Herbs, herbs and more herbs. Time to get them in, basil and Thai basil, oregano and dill, mint, chives and thyme to name a few. They are fast growers and if your planting soil is right and enough sunlight for their needs, you will be starting to harvest as required in no time at all. Veggies to plant or sow now are, beans, beetroot, broccoli, cabbage, capsicum, carrot, chicory, Chinese cabbage, cucumber, eggplant, lettuce, melons, mustard, onion, parsnip, potato, pumpkin, radish, rosella, silver beet, squash, sweet corn, sweet potato, tomato and watermelon.

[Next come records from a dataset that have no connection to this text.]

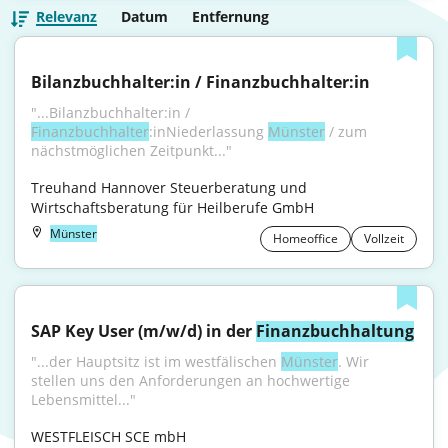
Relevanz
Datum
Entfernung
Bilanzbuchhalter:in / Finanzbuchhalter:in
"...Bilanzbuchhalter:in / 
Finanzbuchhalter
:inNiederlassung 
Münster
 / zum 
nächstmöglichen Zeitpunkt..."
Treuhand Hannover Steuerberatung und 
Wirtschaftsberatung für Heilberufe GmbH
Münster
Homeoffice
Vollzeit
SAP Key User (m/w/d) in der 
Finanzbuchhaltung
"...der Hauptsitz ist im westfälischen 
Münster
. Wir 
stellen uns den Anforderungen an hochwertige 
Lebensmittel..."
WESTFLEISCH SCE mbH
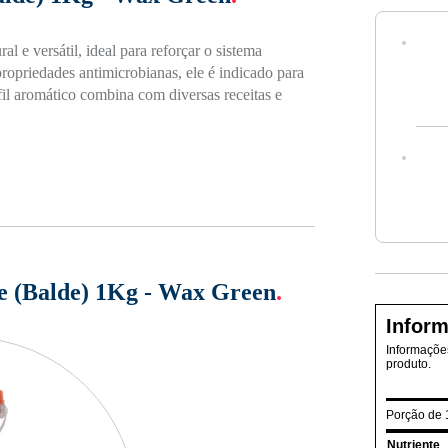
l e versátil, ideal para reforçar o sistema
ropriedades antimicrobianas, ele é indicado para
fil aromático combina com diversas receitas e
re (Balde) 1Kg - Wax Green
.
Inform
Informações
produto.
Porção de 
Nutriente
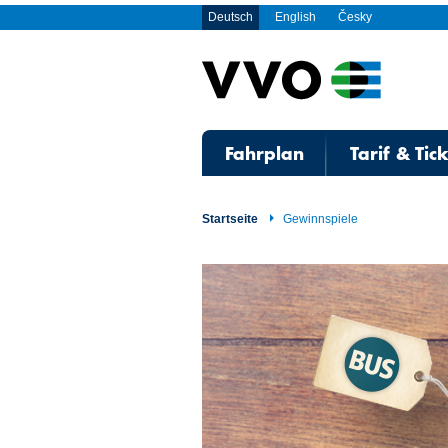
Deutsch
English
Česky
Fahrplan
Tarif & Tic
Startseite
Gewinnspiele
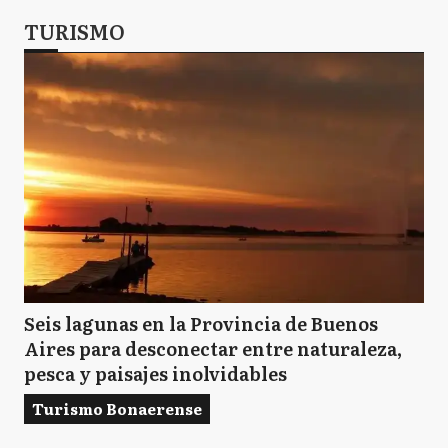
TURISMO
Seis lagunas en la Provincia de Buenos
Aires para desconectar entre naturaleza,
pesca y paisajes inolvidables
Turismo Bonaerense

Short of space? No problems, you can plant out herbs and most veggies in pots and place them in a sunny area if possible or you could build or perhaps purchase a readymade- raised garden bed. Some come with protective bird proof mesh if you want, and it’s easy to attach a trellis for climbing beans and cucumbers too. A good quality planting soil is essential and adding some compost is best for moisture retention which also contains that rich nutrient- dense humus. After planting, I cover the beds with a feeder mulch of sugar cane or lucerne, this will keep the soil cool and protect the roots of delicate plants or seedlings. It’s best to be careful when irrigating some herbs and veggie plants by not overwatering the foliage of capsicum, tomato, basil and grape or zucchini, as this can create fungal problems down the track (such as powdery mildew) when the humidity increases. I always alternate a diluted seaweed or fish emulsion treatment from foliar to soil in the mornings only, to minimise diseases. Now your soil is prepared, mulched and improved with organic fertiliser and planted out, it’s time to enjoy the warmth of spring with our pleasant, coastal weather finally, just like our Eastern Water Dragon- in the image above! The local, Happy Horticulturist.